> [PROBLEMS TO SOLVE]:
[1] According to the biography of Herbert John Giraud, in what year did he retire and move to Shanklin, Isle of Wight?
[2] From the biography of Herbert John Giraud, write out the passage starting at "- Born: 14 April" and ending at "chemist, and botanist.".
** Opening GIVEN PASSAGE block **
- Born: 14 April 1817 Faversham
- Died: January 12, 1888 (aged 70) Shanklin, Isle of Wight
- Occupations: Physician; chemist; botanist;

= Herbert John Giraud =

English physician, chemist, and botanist

Herbert John Giraud (14 April 1817 – 12 January 1888) was an English physician, chemist, and botanist.

==Biography==
Giraud was the second son and youngest child of John Thomas Giraud (1764–1836), a surgeon at Faversham, Kent (mayor in 1814), by Mary, daughter of William Chapman of Badlesmere Court, Kent. He was born at Faversham on 14 April 1817. His grandfather, Francis Frederick Giraud (1726–1811), was born of Waldensian Protestant refugee parents at Pinache in Würtemberg in 1726, and was brought to England by his uncle, the Rev. William Henry Giraud, vicar of Graveney, Kent, in 1736, entered at All Souls, Oxford, in 1744, was ordained in 1749, and was from 1762 to 1808 head-master of the Faversham grammar school. Herbert John Giraud was educated at the university of Edinburgh, where he graduated M.D. with honours in 1840. Entering the medical service of the East India Company in 1842, he became successively professor of chemistry and botany (in 1845) and principal of the Grant Medical College, Bombay; he was also chief medical officer of Sir Jamsetjee Jeejeebhoy's Hospital, chemical analyst to the Bombay government, surgeon-major and deputy-inspector-general of the Bombay army medical service, and dean of the faculty of medicine in Bombay University (1863). He died 12 January 1888 at Shanklin, Isle of Wight, where he had lived since his retirement in 1867. He married in 1842 Christina, daughter of Dr. David Shaw of the Bombay medical service, by whom he had two daughters, the elder of whom married Major-general Harpur of the Bombay staff corps. A list of ten botanical and chemical papers by Giraud is given in the Royal Society's ‘Catalogue of Scientific Papers,’ vol. ii. The most valuable of the botanical papers is on the embryo of Tropæolum, ‘Linnean Transactions,’ xix. 161. Several of the chemical papers relate to toxicology in India. Giraud was often consulted as an expert in medico-legal cases in the Bombay presidency.
** Closing GIVEN PASSAGE block **
** Opening EXTRACTED ENTRIES block **
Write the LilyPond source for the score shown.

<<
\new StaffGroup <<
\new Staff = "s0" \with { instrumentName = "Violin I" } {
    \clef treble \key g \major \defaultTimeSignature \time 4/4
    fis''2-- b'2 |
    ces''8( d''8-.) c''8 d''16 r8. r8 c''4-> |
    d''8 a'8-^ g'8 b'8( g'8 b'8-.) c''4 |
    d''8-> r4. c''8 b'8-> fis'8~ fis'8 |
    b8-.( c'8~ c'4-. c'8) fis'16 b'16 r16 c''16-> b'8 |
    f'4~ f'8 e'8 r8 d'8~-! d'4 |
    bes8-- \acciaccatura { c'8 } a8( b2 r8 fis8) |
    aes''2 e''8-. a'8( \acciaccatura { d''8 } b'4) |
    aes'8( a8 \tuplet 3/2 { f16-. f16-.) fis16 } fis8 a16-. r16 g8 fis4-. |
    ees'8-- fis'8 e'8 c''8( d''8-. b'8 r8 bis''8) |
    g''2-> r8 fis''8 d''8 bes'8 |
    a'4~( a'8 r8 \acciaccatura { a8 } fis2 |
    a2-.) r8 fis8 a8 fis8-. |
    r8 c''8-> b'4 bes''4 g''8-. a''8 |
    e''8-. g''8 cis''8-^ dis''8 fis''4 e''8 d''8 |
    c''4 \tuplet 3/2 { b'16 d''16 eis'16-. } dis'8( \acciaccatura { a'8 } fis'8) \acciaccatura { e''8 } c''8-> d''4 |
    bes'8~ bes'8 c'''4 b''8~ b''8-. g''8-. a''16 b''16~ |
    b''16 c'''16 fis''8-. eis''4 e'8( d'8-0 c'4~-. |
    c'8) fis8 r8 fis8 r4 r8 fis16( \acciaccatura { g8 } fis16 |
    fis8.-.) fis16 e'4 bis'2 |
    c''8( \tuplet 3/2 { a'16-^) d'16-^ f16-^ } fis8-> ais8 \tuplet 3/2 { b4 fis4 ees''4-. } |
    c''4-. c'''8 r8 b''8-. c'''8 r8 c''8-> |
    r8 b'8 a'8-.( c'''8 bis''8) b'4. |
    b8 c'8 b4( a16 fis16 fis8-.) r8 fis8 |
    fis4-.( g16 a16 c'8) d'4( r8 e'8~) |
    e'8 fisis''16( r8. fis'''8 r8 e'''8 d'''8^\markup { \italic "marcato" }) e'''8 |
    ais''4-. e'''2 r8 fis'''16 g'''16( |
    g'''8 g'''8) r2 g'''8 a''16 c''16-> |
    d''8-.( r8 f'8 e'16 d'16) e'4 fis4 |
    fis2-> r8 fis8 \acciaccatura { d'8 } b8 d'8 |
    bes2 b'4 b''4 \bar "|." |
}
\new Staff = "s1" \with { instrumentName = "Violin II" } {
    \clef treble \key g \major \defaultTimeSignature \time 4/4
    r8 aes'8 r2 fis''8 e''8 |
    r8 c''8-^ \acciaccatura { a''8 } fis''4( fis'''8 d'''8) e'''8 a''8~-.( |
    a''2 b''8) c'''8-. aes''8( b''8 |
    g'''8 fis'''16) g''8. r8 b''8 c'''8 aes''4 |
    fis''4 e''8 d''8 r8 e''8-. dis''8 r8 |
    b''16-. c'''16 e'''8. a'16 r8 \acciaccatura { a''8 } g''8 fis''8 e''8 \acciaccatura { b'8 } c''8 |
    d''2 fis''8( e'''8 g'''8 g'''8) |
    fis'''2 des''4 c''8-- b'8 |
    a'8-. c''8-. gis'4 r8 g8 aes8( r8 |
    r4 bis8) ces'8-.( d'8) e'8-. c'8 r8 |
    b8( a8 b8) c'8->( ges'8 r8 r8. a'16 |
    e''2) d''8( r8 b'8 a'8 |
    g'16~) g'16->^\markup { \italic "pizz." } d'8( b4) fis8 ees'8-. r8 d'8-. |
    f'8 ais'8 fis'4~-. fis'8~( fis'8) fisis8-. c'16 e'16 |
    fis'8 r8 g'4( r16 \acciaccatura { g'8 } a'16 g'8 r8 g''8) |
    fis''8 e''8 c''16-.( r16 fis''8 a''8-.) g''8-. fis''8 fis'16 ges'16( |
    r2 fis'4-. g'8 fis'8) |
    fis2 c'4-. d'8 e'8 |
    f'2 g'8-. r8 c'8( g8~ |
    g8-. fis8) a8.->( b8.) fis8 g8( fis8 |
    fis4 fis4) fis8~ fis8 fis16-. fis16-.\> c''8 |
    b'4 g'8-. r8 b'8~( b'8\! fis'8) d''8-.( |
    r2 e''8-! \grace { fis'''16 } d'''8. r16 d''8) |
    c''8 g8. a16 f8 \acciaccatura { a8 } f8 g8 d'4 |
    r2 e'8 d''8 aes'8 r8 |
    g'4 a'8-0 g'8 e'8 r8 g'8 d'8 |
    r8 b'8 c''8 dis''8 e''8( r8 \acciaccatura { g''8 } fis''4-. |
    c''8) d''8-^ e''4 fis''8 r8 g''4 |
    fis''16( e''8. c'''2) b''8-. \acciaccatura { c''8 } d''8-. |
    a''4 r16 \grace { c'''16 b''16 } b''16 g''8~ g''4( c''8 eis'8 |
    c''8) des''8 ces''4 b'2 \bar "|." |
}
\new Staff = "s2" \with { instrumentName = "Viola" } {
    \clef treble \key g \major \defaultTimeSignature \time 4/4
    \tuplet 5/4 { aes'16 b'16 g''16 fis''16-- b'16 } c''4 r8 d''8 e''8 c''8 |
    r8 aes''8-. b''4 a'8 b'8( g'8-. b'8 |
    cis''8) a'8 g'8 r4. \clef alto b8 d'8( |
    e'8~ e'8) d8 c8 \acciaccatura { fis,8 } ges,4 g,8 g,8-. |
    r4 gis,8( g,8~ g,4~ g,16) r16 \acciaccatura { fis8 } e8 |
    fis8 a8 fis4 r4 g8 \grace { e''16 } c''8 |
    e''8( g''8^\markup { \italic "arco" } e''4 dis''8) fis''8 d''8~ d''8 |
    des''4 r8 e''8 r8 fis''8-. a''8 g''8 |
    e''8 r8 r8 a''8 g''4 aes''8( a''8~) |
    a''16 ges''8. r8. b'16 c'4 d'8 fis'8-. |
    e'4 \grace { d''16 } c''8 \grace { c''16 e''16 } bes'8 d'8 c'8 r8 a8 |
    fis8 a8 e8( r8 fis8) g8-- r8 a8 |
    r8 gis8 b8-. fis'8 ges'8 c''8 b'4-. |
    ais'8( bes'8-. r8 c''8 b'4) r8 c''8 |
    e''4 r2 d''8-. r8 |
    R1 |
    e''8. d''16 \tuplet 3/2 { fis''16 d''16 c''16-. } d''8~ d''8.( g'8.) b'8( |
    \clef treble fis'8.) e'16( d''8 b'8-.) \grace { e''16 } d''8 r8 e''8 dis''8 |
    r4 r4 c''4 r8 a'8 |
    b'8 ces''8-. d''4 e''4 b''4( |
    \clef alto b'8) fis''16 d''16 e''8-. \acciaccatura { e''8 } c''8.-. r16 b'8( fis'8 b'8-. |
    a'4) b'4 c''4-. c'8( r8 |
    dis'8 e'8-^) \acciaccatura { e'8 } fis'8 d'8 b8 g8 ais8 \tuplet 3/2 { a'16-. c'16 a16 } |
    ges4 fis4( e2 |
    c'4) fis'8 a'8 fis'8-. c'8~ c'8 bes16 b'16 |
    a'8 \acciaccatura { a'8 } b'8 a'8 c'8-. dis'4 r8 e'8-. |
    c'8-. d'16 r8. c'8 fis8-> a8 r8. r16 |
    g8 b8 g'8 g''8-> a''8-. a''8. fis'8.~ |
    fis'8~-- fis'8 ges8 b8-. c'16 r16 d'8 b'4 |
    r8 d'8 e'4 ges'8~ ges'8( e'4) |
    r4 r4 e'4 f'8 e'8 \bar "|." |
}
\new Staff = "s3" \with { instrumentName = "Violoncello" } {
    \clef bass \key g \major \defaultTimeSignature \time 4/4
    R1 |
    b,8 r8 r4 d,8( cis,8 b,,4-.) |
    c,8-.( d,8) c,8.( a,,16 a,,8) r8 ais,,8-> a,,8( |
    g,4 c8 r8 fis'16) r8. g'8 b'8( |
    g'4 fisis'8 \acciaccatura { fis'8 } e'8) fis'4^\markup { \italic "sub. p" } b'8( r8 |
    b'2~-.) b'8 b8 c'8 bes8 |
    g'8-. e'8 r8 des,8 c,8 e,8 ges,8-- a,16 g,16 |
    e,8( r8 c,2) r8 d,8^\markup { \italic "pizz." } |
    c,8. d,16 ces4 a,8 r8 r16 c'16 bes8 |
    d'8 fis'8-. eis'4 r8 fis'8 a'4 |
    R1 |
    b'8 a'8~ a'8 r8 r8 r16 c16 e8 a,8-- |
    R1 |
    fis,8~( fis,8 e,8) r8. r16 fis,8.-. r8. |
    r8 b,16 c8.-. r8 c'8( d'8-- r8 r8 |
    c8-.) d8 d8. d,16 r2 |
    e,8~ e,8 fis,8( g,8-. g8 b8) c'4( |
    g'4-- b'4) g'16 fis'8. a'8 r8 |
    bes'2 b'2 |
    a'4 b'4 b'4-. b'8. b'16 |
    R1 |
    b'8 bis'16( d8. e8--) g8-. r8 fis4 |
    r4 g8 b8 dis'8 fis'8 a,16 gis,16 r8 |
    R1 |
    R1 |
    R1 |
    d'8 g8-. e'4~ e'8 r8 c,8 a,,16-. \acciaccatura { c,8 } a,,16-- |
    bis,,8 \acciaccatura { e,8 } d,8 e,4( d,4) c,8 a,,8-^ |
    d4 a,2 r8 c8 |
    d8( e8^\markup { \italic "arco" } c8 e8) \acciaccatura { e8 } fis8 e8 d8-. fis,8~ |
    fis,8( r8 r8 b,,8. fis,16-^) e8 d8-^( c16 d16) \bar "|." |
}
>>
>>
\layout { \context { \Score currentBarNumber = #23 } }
** Closing EXTRACTED ENTRIES block **
> [LIST OF ANSWERS]:
[1] He retired in 1867.

[2]
- Born: 14 April 1817 Faversham
- Died: January 12, 1888 (aged 70) Shanklin, Isle of Wight
- Occupations: Physician; chemist; botanist;

= Herbert John Giraud =

English physician, chemist, and botanist

Herbert John Giraud (14 April 1817 – 12 January 1888) was an English physician, chemist, and botanist.